■ Task to complete:
Take the line containing "A cell as agglomerated (yellow), junctions" and every line after it to the end of the data, and write them out exactly as they appear.

■ Records supplied:
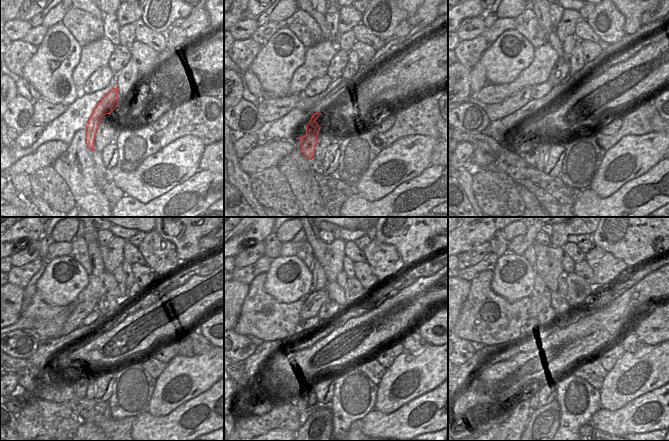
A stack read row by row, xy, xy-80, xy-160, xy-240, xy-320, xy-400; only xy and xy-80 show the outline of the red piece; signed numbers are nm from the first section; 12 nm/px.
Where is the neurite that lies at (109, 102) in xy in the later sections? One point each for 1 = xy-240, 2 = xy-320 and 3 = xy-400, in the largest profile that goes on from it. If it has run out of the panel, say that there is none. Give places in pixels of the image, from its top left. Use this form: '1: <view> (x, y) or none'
1: xy-240 (79, 382)
2: xy-320 (301, 397)
3: xy-400 (519, 418)

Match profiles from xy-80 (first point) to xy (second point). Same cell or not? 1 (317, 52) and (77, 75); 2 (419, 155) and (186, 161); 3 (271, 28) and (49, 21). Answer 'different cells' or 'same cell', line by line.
1: same cell
2: same cell
3: different cells

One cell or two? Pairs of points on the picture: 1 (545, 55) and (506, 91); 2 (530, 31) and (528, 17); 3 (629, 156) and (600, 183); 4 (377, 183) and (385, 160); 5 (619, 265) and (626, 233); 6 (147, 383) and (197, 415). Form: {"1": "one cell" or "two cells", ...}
{"1": "one cell", "2": "one cell", "3": "one cell", "4": "one cell", "5": "two cells", "6": "two cells"}

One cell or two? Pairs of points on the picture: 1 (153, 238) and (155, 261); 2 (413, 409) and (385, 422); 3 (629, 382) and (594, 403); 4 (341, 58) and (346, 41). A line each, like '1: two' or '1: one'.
1: one
2: one
3: two
4: two

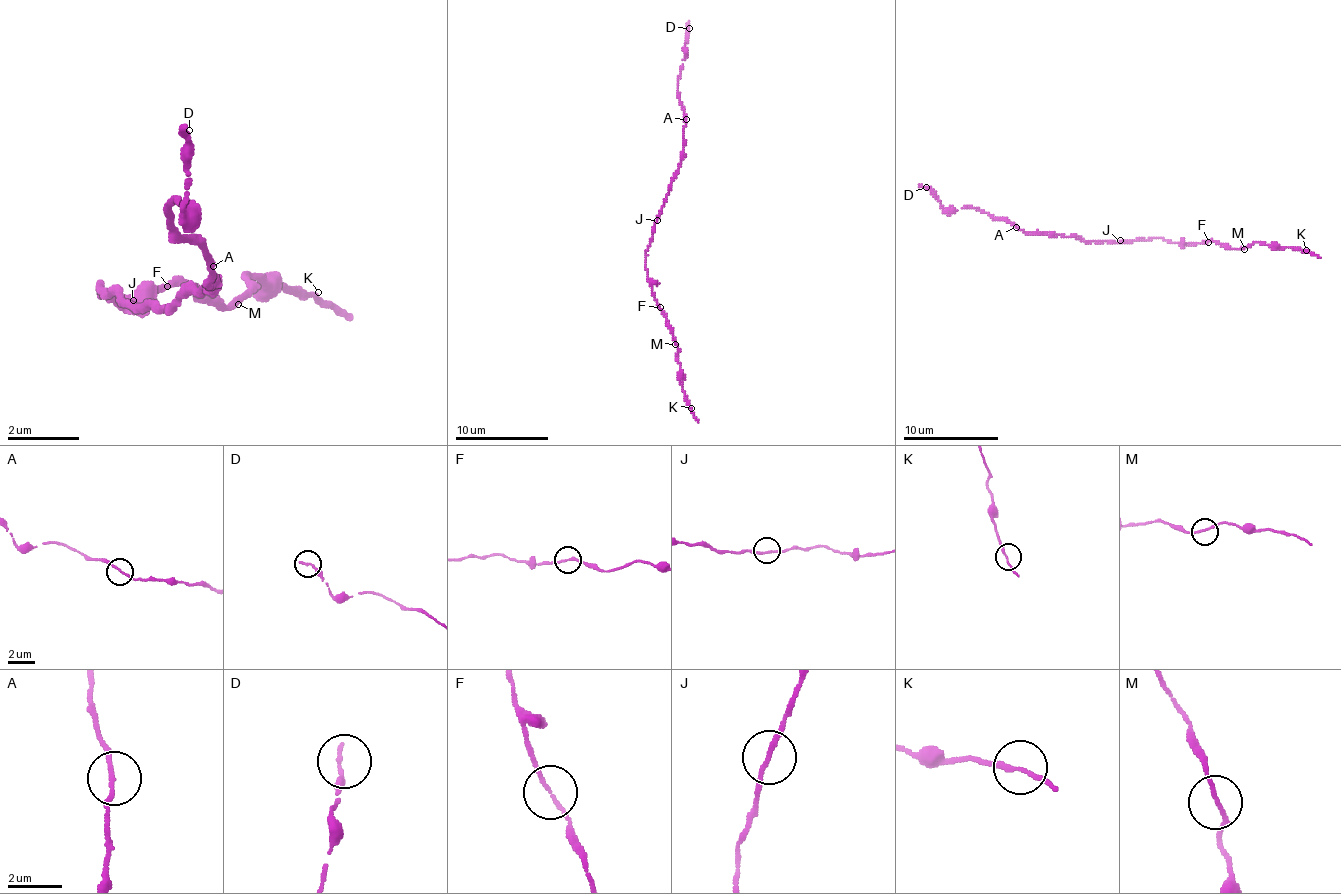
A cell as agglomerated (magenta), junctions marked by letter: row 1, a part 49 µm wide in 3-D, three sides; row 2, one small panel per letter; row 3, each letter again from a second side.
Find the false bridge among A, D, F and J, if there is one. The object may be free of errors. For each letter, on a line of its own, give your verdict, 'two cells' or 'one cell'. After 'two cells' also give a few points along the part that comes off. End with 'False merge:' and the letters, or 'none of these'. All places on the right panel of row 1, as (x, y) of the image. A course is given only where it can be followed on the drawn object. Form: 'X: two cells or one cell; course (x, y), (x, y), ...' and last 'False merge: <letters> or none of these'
A: one cell
D: one cell
F: one cell
J: one cell
False merge: none of these

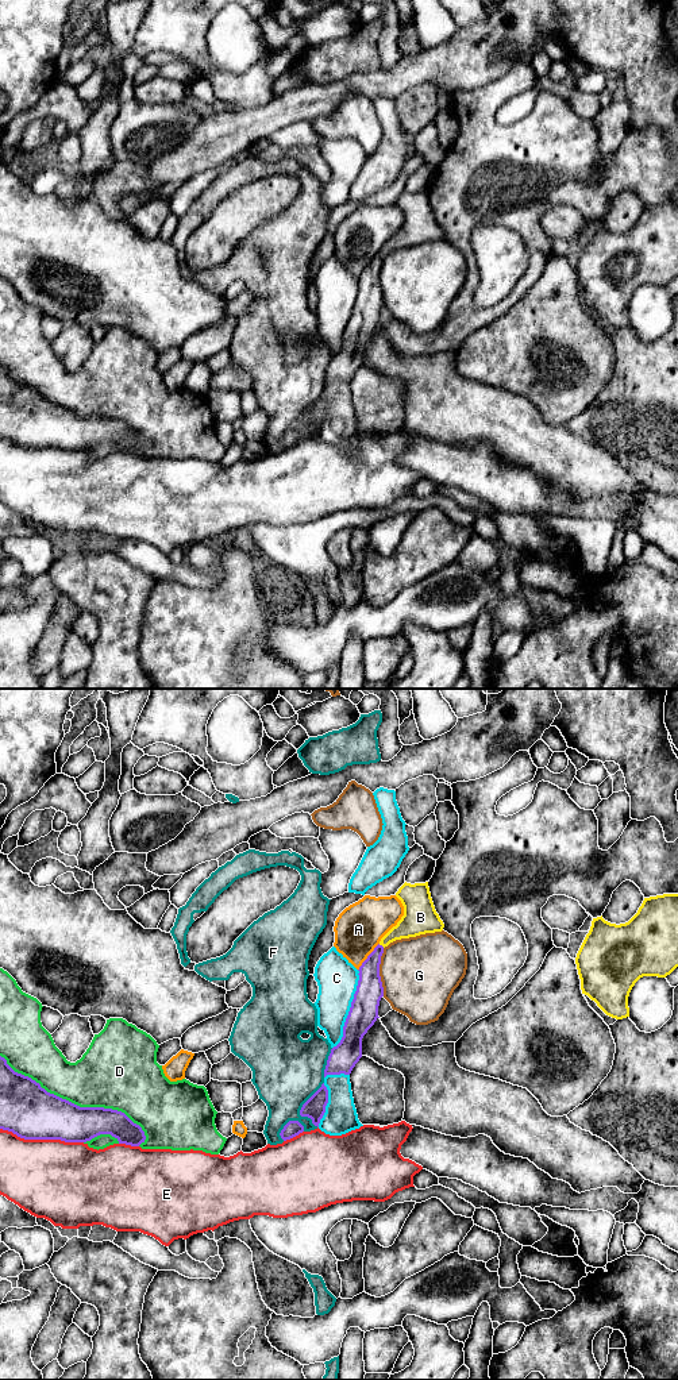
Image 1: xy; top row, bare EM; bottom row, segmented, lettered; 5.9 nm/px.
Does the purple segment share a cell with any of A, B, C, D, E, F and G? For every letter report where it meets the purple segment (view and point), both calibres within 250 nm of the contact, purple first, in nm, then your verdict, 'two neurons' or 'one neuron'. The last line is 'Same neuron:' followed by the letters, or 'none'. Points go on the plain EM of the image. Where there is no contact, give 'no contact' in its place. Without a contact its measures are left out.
A: xy (368, 265) | 160/280 nm | two neurons
B: xy (381, 254) | 140/160 nm | one neuron
C: xy (350, 317) | 170/240 nm | two neurons
D: xy (76, 413) | 300/380 nm | two neurons
E: xy (42, 447) | 320/480 nm | two neurons
F: xy (301, 416) | 130/420 nm | two neurons
G: xy (378, 281) | 170/460 nm | two neurons
Same neuron: B

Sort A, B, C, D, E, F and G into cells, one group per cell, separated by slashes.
A / B / C / D / E / F / G

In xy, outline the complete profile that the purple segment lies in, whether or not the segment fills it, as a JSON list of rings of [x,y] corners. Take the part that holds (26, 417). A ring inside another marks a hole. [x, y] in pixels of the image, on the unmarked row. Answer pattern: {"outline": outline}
{"outline": [[[0,365],[0,437],[24,448],[86,451],[111,443],[119,452],[139,455],[146,444],[124,421],[80,416],[47,401],[28,385],[15,381]]]}

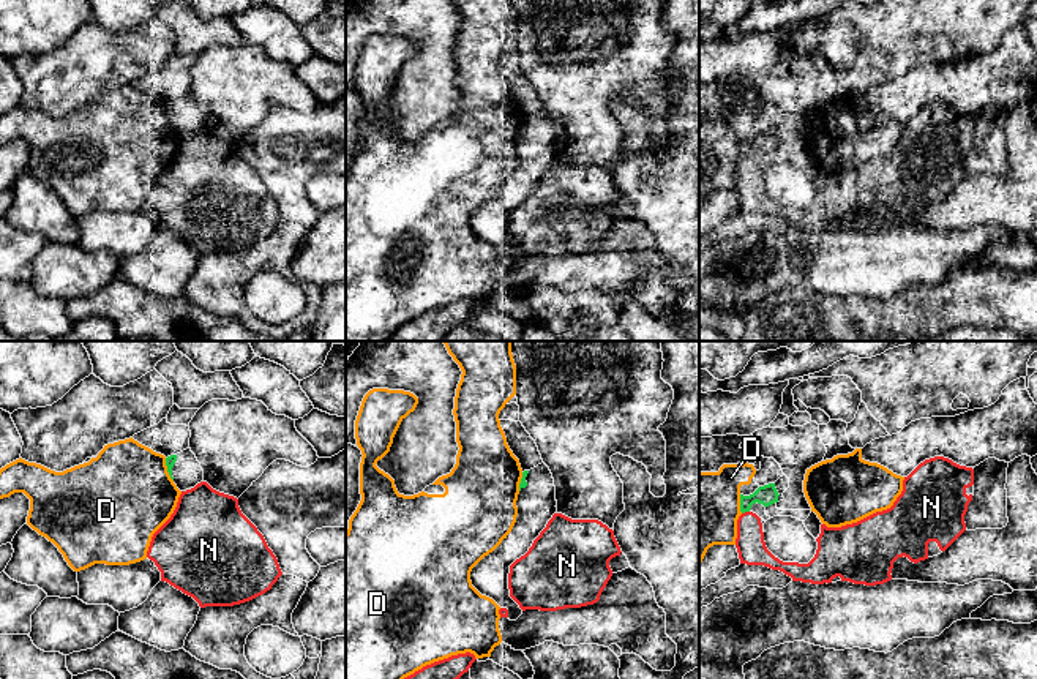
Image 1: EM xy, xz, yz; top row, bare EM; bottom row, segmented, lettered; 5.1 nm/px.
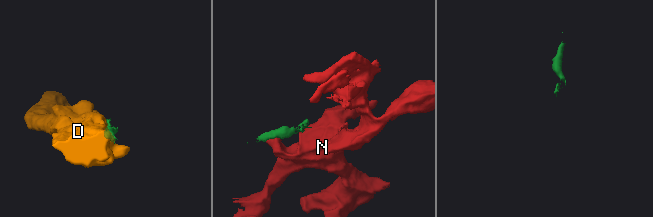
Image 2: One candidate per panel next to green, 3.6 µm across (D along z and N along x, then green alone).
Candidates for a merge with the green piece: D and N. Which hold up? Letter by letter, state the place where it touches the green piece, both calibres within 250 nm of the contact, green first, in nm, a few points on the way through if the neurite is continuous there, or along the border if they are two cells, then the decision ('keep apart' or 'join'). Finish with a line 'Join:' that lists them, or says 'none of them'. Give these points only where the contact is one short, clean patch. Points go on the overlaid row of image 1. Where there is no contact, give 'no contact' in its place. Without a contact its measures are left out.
D: meets green in xy at (168, 469); 50 nm thick on the green side, 480 nm on the other; keep apart
N: meets green in yz at (745, 510); 110 nm thick on the green side, 150 nm on the other; keep apart
Join: none of them

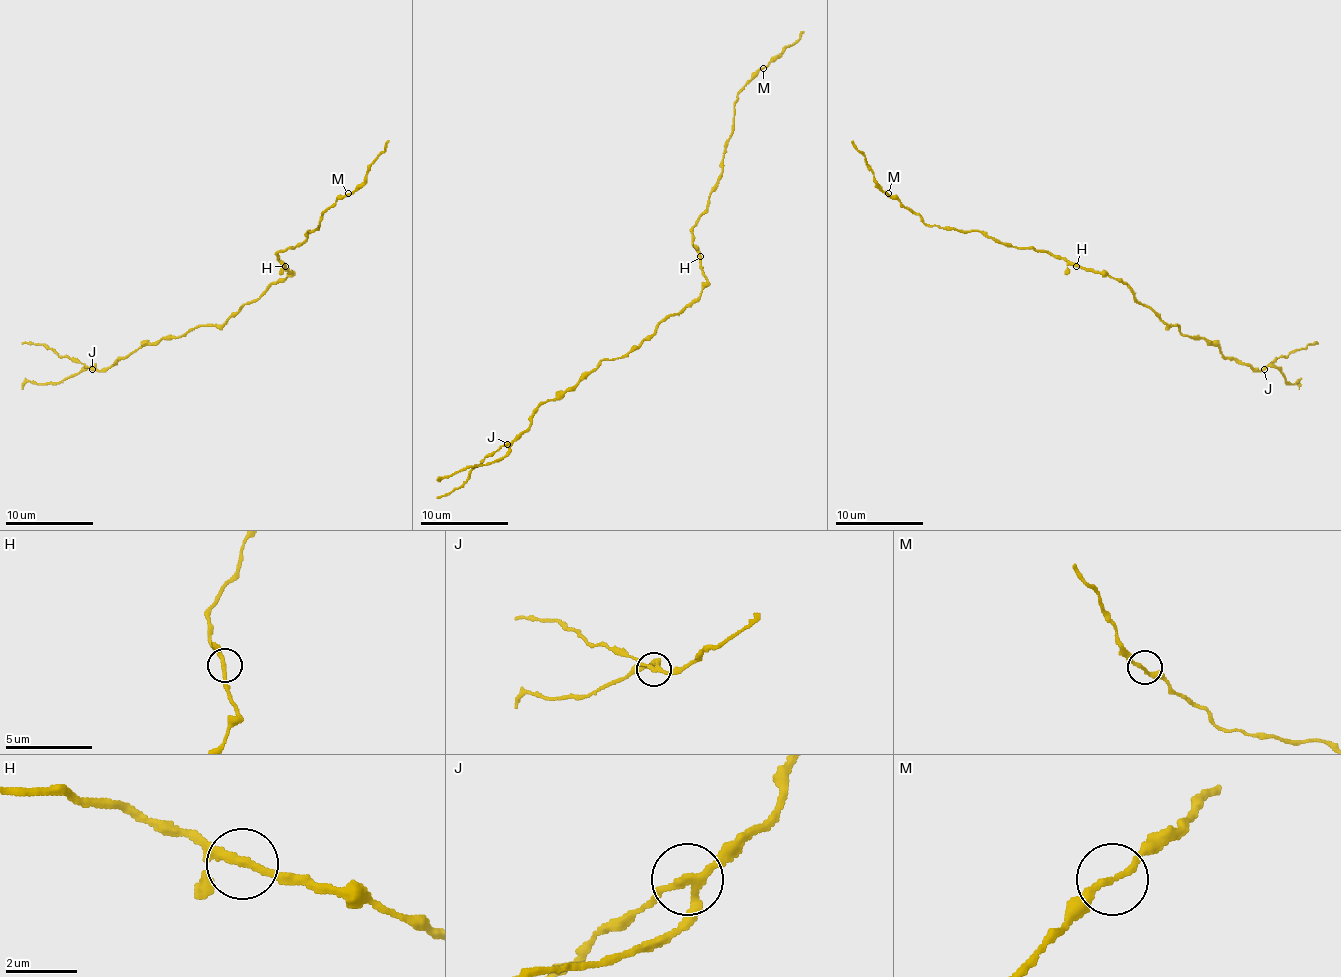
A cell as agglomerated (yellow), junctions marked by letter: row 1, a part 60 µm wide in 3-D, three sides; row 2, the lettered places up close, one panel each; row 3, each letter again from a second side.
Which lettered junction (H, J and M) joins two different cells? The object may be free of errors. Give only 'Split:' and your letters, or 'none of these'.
Split: J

■ Your solution:
A cell as agglomerated (yellow), junctions marked by letter: row 1, a part 60 µm wide in 3-D, three sides; row 2, the lettered places up close, one panel each; row 3, each letter again from a second side.
Which lettered junction (H, J and M) joins two different cells? The object may be free of errors. Give only 'Split:' and your letters, or 'none of these'.
Split: J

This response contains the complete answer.